OCRing PDFs

For batch OCR on derivative PDFs.

A common workflow is to generate PDF derivatives for multi-page documents. These then need OCR to create embedded text that can be extracted and added to Hyrax's index during upload to support discovery.

Step-by-step guide

  1. Generate PDF derivatives during the Create Derivatives step.

    1. If you need to run OCR on original PDFs int the \masters folder that don't already have embedded text, you have to make a copy of them and place them into the derivatives folder.

    2. It is generally good practice to keep the original PDFs as well as the ones you run OCR on, as the OCR process significantly edits the file and makes certain assumptions about PDF files that may not be true, so there is some potential for data loss during the OCR process.

  2. Enter the package ID for the package that includes PDFs

    1. By default, this process will run OCR on every PDF in the package within the \derivatives folder

    2. PDFs that already have some pages with embedded text will be ignored.

  3. Optionally check the box and enter a subpath if you want to limit OCR to a certain folder or file path.

    1. Use Unix-style (/) path separators or a double backslash (\\) for Windows-style path separators

    2. Subpaths are relative to the \derivatives folder, so if you want to run OCR on the PDFs only in this folder:

\\Lincoln\Library\SPE_Processing\backlog\ua200\ua200_2Wmfb6o4Vjb2Hs7jCuvqSY\derivatives\Councils\Executive (SEC)\2009-10 SEC\Agendas

Then enter:

Councils/Executive (SEC)/2009-10 SEC/Agendas

  1. Click "Submit"!

OCR-ing existing PDFs

For existing PDFs this process actually extracts images from PDFs, and then runs tesseract on the individual page images, which converts them back to individual PDFs per page, and then finally re-combines them into a single PDF. Since this process makes alterations to images, its a good idea to keep original PDFs in the masters folder.

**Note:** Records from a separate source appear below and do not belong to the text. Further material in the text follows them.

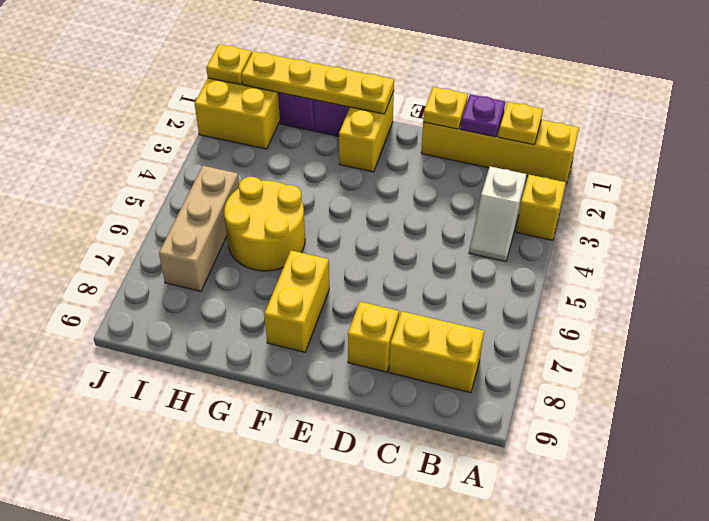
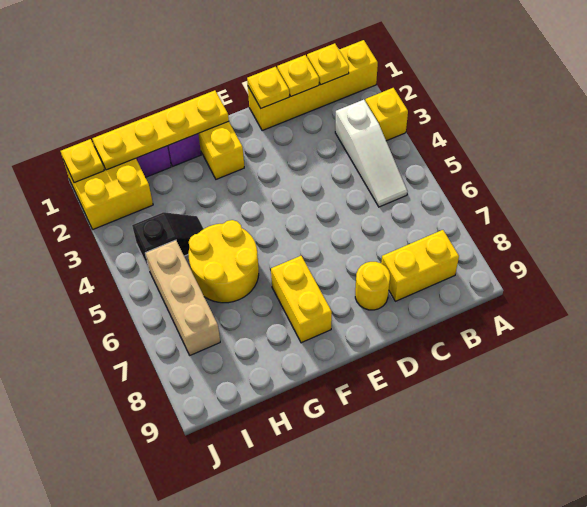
white slope B3:B4 level 1 top 3 -> white slope B3:B5 level 1 top 3
purple plate C1 level 2 -> yellow plate C1 level 2
yellow brick D8 level 1 -> yellow round brick D8 level 1
none -> black slope H4:I4 level 1 top I

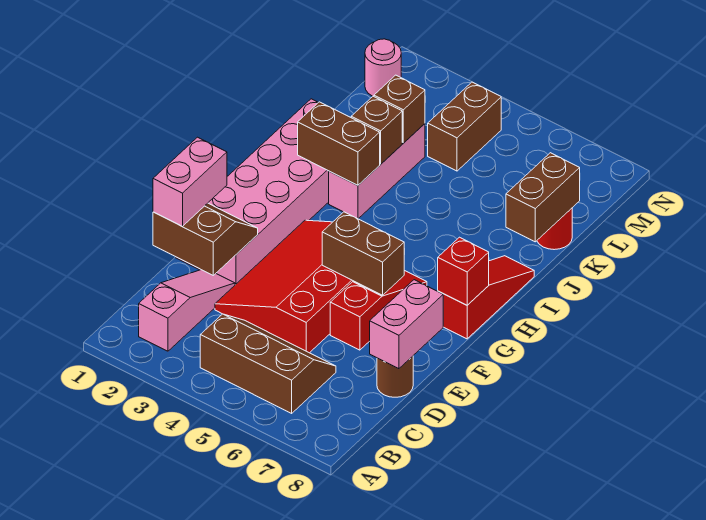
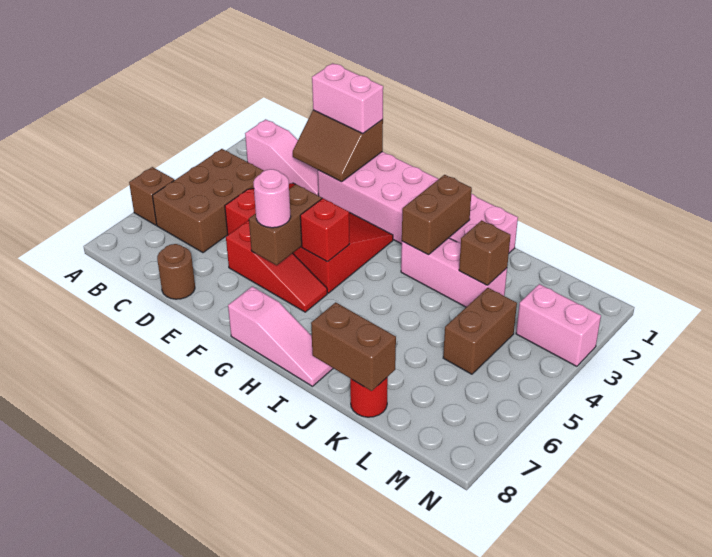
brown slope B4:C6 level 1 top B -> brown brick B4:C6 level 1
brown slope D1:E2 level 2 top D -> brown slope D1:E2 level 2 top 1
pink brick D8:E8 level 2 -> pink brick M3:N3 level 1
red slope G8:I8 level 1 top G -> pink slope G8:I8 level 1 top G
red brick G8 level 2 -> red brick G5 level 2
brown brick J3 level 2 -> brown brick A6 level 1
brown brick L4:M4 level 1 -> brown brick L4:L5 level 1
pink round brick M1 level 1 -> pink round brick F6 level 3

PDFs that already have embedded text in any pages will be skipped.

What it does

  1. Finds every PDF recursively within the \derivatives folder or a subpath of it

  2. Makes a temporary "converting-ocr" directory

  3. Extracts an image of each page to the "converting-ocr" directory

    1. Ignores the PDF if any pages already have embedded text or contains multiple images

  4. Fixes page size and rotation to match original PDF

  5. Runs tesseract 5.3.0 on each images to convert to a PDF with embedded text

  6. Uses pypdf to combine PDF pages into a single PDF